In 2019, her cancer returned and metastasized to her bones and brain. I shared the role of caregiver until she transitioned in early 2020, at the beginning of the COVID-19 pandemic. After her passing, I began screening both my breasts and ovaries more seriously. Just two years later, an MRI revealed a small triple-negative breast tumor. As I underwent testing in preparation for chemotherapy, I began experiencing pain in my abdomen. At a fertility appointment, doctors discovered a second primary tumor — stage 3B ovarian cancer.

This led to six rounds of high-dose chemotherapy to treat both primaries, a total hysterectomy, a double mastectomy, and two years of a full-dose PARP inhibitor.
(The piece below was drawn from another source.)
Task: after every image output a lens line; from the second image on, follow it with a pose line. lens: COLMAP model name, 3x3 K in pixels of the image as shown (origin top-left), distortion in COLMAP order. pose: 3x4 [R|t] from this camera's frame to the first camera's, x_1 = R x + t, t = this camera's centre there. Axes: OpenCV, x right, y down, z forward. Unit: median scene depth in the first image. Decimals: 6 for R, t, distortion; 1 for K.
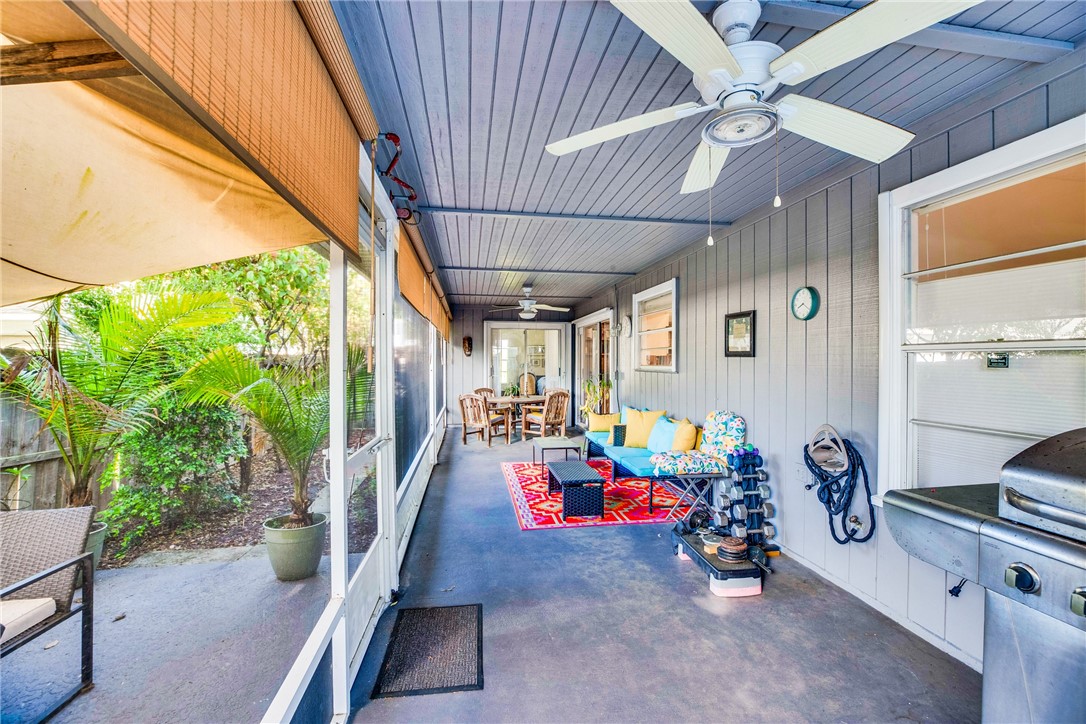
lens RADIAL K [[499.8, 0, 541.6], [0, 499.8, 359.9], [0, 0, 1]] dist [-0.041882, 0.011258]
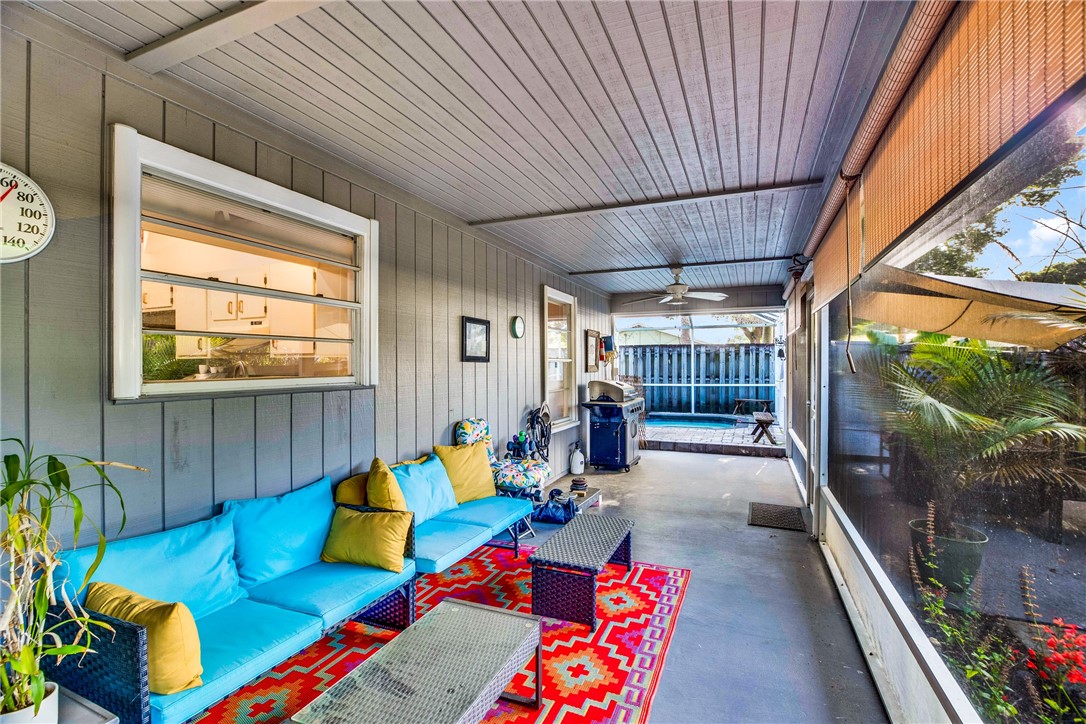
lens RADIAL K [[499.8, 0, 542.3], [0, 499.8, 363.5], [0, 0, 1]] dist [-0.041882, 0.011258]
pose [[-0.855090, 0.001762, 0.518476, -0.241760], [0.006647, 0.999949, 0.007565, -0.008511], [-0.518437, 0.009915, -0.855059, 1.733613]]
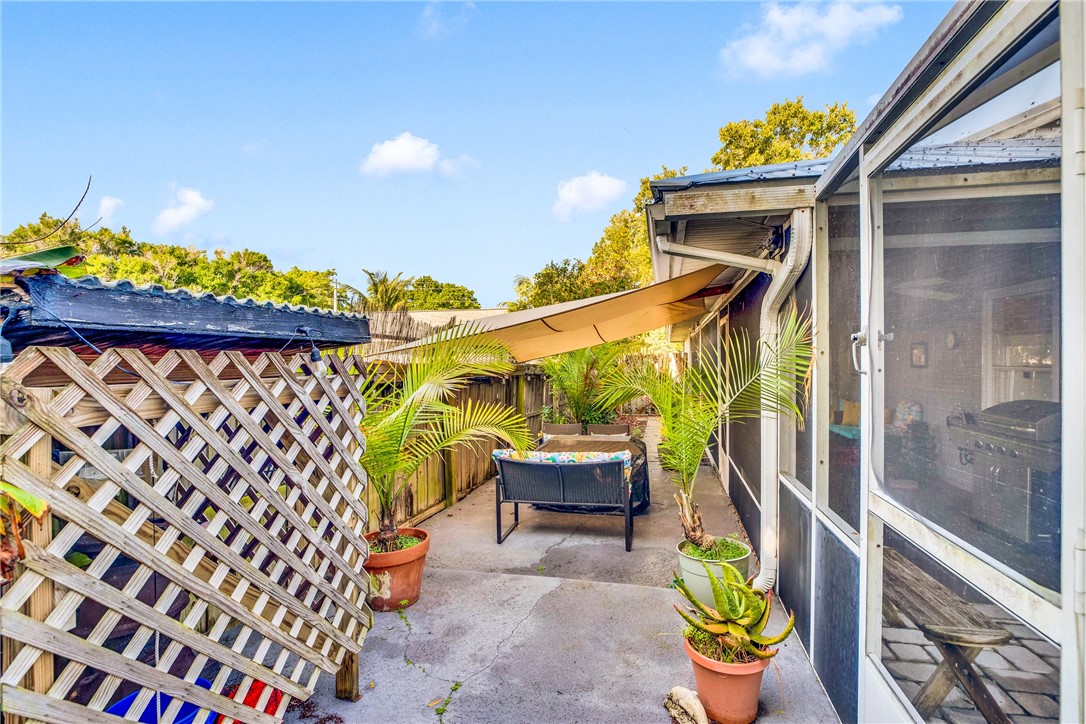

Later, as genomic profiling expanded, I learned that I am BRCA1 positive. This knowledge reframed my story, connecting my mother’s path and my own within a larger genetic and generational inheritance.

These experiences — of surviving, caregiving, grieving, and living inside systems of medicine — taught me what it means to move while hurting, to listen for pleasure next to pain, and to hold intimacy inside of rupture. They are the ground from which yesicame is born.